Background and Aim:  Products of the arachidonic acid metabolizing enzyme, 5-lipoxygenase (5-LOX), stimulate the growth of several cancer types. Inhibitors of 5-LOX and 5-LOX-activating protein (FLAP) induce apoptosis in some cancer cells. Here, the authors investigated the effect of a FLAP inhibitor, MK-886, on the inhibition of proliferation and induction of apoptosis in gastric cancer. Methods:  Cell proliferation in gastric cancer cells was measured using an 3-(4,5-dimethyl-2 thiazoyl)-2,5-diphenyl-2H-tetrazolium bromide assay. Apoptosis was measured using acridine orange staining and flow cytometry. Protein expression of apoptosis-related genes p53, p21waf1, p27kip1, bcl-2 families, cytochrome c, and the caspases were examined using Western blotting. Caspase-3 activity was measured using colorimetric assay of substrate cleavage. Results:  MK-886 inhibited cell growth in a dose- and time-dependent manner.
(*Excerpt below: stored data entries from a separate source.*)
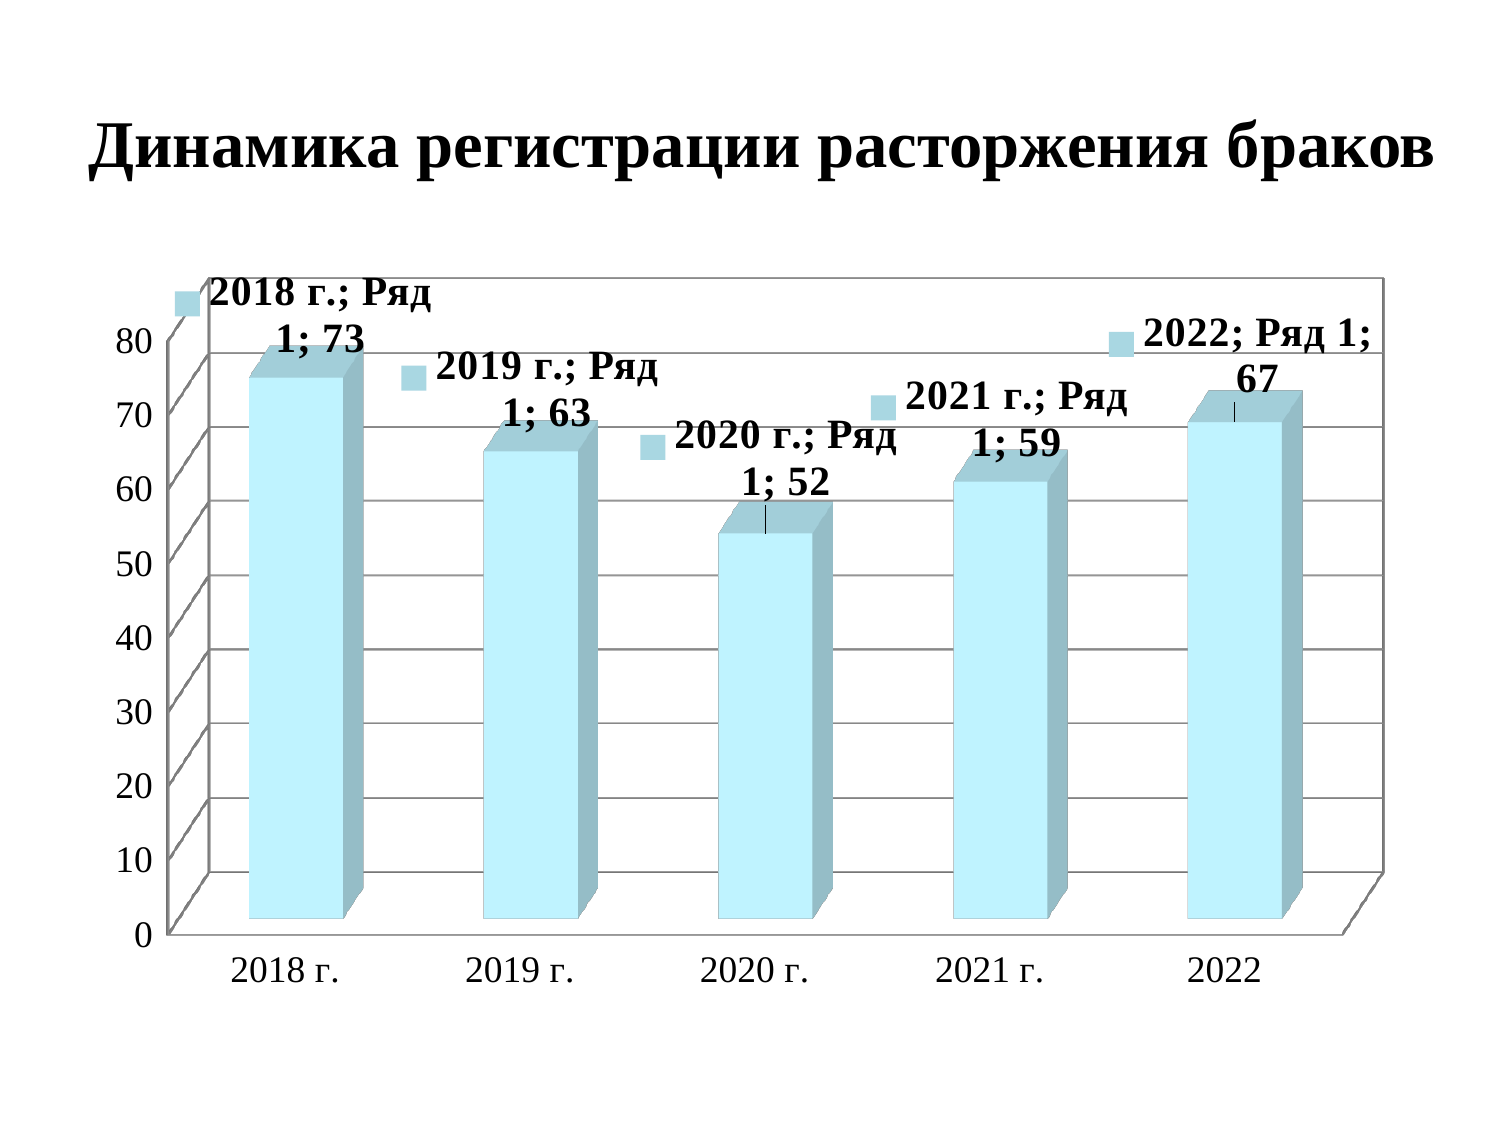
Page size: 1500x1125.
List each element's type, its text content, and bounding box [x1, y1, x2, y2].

chart [74, 262, 1426, 1006]
title Динамика регистрации расторжения браков [70, 46, 1456, 235]
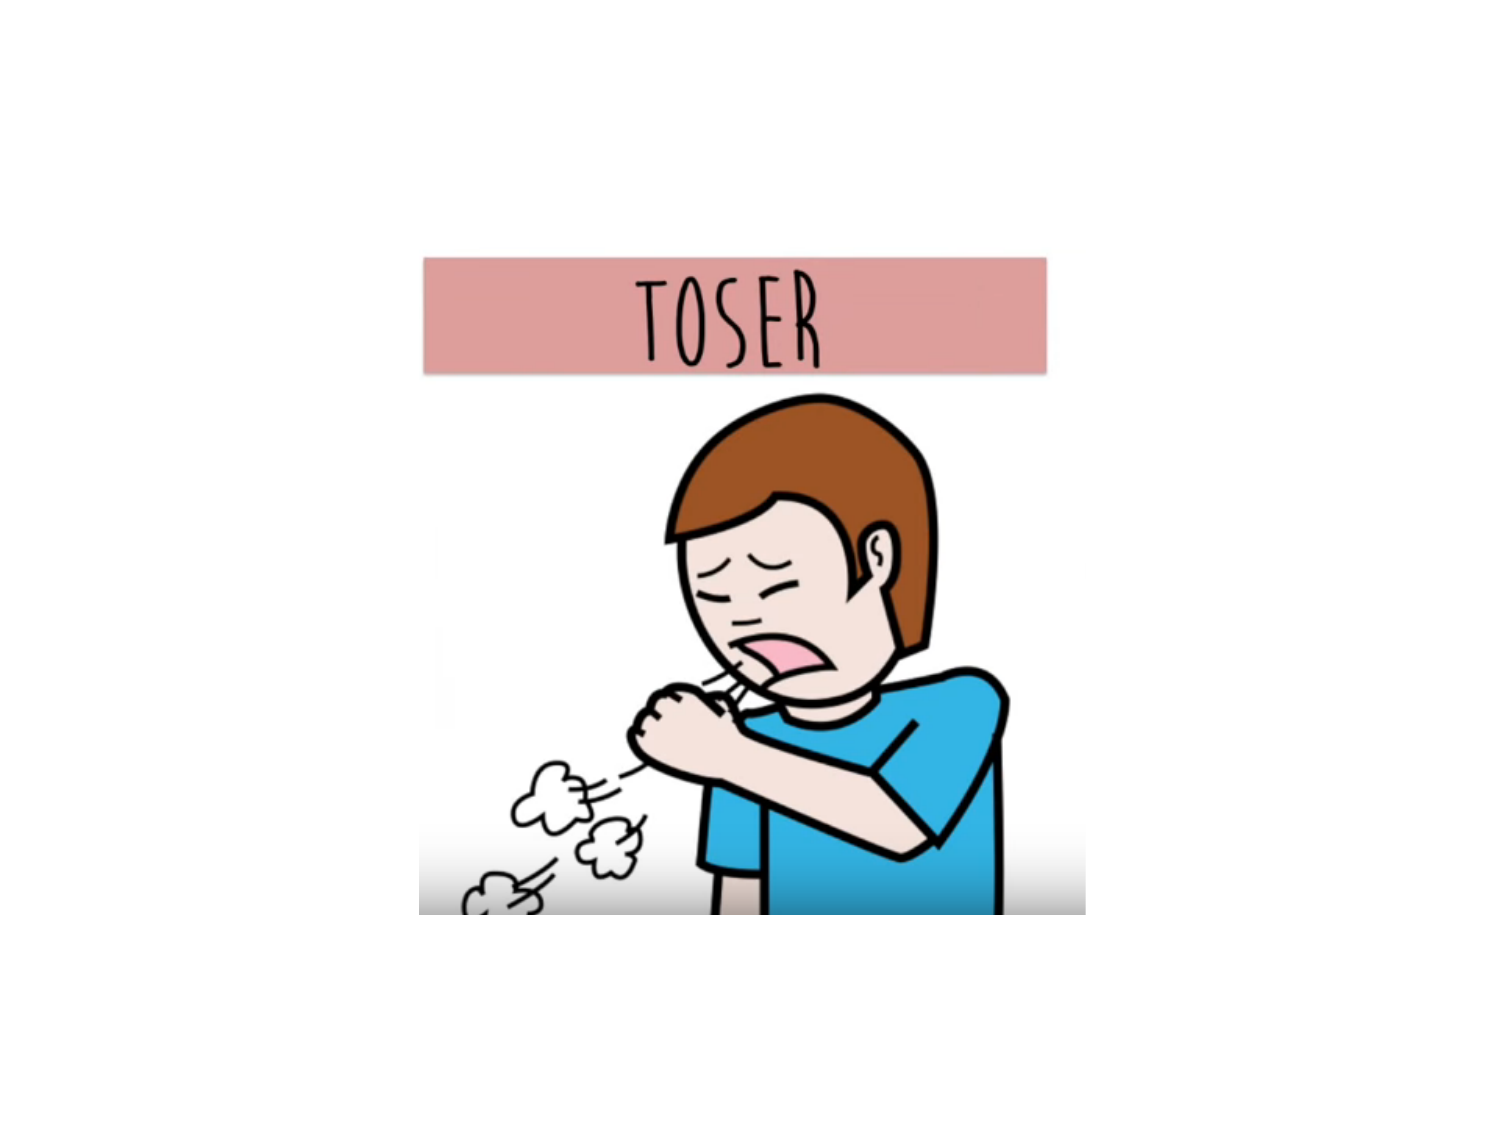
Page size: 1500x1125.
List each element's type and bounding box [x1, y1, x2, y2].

Apoptosis was induced in gastric cancer cells and was characterized by upregulation of p27kip1 and bax, with release of cytochrome c from mitochondria into cytosol, which initiated caspase-3 activation. Specific caspase-3 inhibitors partially blocked MK-886-induced apoptosis. Conclusion:  The present results suggest that MK-886 induces apoptosis in gastric cancer cells through upregulation of p27kip1 and bax, and that MK-886 is a potentially useful drug in gastric cancer prevention and therapy.